Re: [PATCH] Make ifcfg-eth* NM_CONTROLLED=no work without HWADDR by matching on device name



Dan Williams wrote, On 05/26/2009 04:29 PM:
On Tue, 2009-05-26 at 11:54 +0200, Mads Kiilerich wrote:
Make ifcfg-eth* NM_CONTROLLED=no work without HWADDR by matching on device name

IMHO this should work because the "old" network system uses the mac addresses
to ensure stable device names anyway. The existing match on mac addresses could
perhaps be removed instead.

The patch applies to the 0.7.1 branch.
MAC addresses are used because there are no other unique identifiers.
MAC is the only unique identifier, and therefore that's what must be
used to match devices.

Device names change, and therefore are not stable, and therefore cannot
be used to provide any type of stable naming.  Yes, udev rules can be
used to work around some of this problem, but they certainly don't fix
everything, and sometimes get it wrong, because there is no possible way
for them to get it right 100% of the time.  Besides, they use MAC
addresses anyway, which means the MAC must be valid for a stable device
name provided by udev to exist.

Without grokking all the details I think I agree that NM is right thing when it doesn't use device names but MAC addresses. And yes, the old Red Hat-ish ifcfg-eth* files and shell scripts depends on device names and thus sucks in some ways for some purposes - that is why we need NM.

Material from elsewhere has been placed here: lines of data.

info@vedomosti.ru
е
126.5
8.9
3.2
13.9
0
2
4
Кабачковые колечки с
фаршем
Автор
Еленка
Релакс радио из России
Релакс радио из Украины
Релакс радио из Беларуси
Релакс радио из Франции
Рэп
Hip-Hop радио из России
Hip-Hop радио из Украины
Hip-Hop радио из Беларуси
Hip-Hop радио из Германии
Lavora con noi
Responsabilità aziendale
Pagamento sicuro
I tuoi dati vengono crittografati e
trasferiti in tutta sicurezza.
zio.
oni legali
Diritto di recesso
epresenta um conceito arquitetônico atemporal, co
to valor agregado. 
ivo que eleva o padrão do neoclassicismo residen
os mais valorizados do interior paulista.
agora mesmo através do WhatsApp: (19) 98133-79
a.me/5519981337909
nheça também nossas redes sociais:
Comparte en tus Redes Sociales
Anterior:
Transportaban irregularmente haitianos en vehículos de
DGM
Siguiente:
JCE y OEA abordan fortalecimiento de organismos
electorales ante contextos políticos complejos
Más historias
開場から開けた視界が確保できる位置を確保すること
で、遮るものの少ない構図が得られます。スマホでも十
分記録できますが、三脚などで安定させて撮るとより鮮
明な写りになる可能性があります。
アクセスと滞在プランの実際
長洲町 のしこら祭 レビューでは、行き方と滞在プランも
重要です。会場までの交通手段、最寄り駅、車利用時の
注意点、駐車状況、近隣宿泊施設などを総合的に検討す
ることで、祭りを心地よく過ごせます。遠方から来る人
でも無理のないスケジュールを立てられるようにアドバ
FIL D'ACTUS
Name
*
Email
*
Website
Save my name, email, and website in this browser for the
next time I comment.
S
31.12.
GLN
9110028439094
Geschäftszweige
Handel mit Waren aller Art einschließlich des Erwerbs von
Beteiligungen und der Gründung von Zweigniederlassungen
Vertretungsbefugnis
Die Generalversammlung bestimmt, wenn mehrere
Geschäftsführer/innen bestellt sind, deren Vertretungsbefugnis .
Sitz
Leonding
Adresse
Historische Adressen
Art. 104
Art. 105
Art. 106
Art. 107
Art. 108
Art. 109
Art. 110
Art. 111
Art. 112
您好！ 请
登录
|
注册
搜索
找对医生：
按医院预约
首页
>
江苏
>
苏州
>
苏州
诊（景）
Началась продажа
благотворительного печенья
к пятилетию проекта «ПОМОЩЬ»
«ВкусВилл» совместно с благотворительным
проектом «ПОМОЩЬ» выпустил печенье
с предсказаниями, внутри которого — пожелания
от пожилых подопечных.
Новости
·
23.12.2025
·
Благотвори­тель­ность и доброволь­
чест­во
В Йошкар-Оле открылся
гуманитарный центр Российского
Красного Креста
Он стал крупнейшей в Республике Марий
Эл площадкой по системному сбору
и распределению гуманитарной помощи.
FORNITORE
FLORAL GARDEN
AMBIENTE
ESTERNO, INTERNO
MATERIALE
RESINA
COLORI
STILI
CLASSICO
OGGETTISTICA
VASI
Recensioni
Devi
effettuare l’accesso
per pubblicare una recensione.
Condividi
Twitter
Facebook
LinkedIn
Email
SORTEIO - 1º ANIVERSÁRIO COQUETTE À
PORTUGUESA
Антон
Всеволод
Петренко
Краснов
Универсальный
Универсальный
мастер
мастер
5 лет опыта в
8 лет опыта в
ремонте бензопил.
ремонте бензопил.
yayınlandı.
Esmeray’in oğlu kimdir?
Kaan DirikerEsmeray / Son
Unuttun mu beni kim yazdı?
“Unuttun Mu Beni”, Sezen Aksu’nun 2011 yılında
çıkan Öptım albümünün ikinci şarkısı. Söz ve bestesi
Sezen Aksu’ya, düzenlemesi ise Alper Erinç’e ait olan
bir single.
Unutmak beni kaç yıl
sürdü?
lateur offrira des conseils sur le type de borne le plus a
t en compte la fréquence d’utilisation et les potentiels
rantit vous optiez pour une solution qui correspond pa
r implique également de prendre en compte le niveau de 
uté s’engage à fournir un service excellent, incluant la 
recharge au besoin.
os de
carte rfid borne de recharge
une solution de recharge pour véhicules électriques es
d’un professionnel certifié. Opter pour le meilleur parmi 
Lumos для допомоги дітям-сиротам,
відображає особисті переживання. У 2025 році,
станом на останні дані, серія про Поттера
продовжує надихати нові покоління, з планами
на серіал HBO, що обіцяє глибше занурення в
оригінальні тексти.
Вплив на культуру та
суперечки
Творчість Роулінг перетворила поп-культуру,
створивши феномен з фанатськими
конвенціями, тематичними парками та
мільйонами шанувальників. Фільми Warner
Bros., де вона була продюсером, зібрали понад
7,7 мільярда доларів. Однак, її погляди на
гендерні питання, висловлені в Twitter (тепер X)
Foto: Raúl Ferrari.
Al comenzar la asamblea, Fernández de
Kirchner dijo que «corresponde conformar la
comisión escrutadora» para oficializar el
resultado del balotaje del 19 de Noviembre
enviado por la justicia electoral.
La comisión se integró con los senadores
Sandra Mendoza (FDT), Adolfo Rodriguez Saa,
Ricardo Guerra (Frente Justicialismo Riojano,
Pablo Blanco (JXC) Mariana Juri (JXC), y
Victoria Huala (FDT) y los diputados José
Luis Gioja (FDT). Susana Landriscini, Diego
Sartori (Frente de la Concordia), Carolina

I would reason slightly different:

As far as I understands it NM intends to co-exist with ifcfg-eth* devices. If they have NM_CONTROLLED=no then NM shouldn't manage or touch that device. So I would expect that: If an ifcfg works without NM, then it should work exactly the same with NM and NM_CONTROLLED=no.

The key to ifcfg-eth* files are the device names; it is in the file name, and AFAIK DEVICE is the only mandatory "field" inside the file. Having ifcfg-eth* files without HWADDR might be a bad idea and bad design, but it happens, it works (for what it does), it has "always" worked, and IMHO NM should be able to co-exist with that too. Yes, device names are irrelevant for a program like NM, but when NM_CONTROLLED=no is specified in a file which basically has the device name as key then NM should use the device name for that purpose - and converting to MAC ASAP is probably fine.

The semantics of a ifcfg file with just DEVICE=eth0 and NM_CONTROLLED=no is pretty clear: NM shouldn't touch eth0, whatever it is, and NM can look eth0 up in HAL to get its MAC and UDI so that it can avoid it. Whether the MAC address is specified or "random" isn't relevant for NM.

So, as far as I can see, it would be better if NM used DEVICE instead of HWADDR for listing devices not to control. In which cases would that fail? (There might be other good reasons for reading HWADDR - I can't tell.)

(My specific use case is an appliance where I use NM for wireless but don't want it to control eth0. Obviously the eth0 MAC address varies, and storing it in ifcfg is problematic.)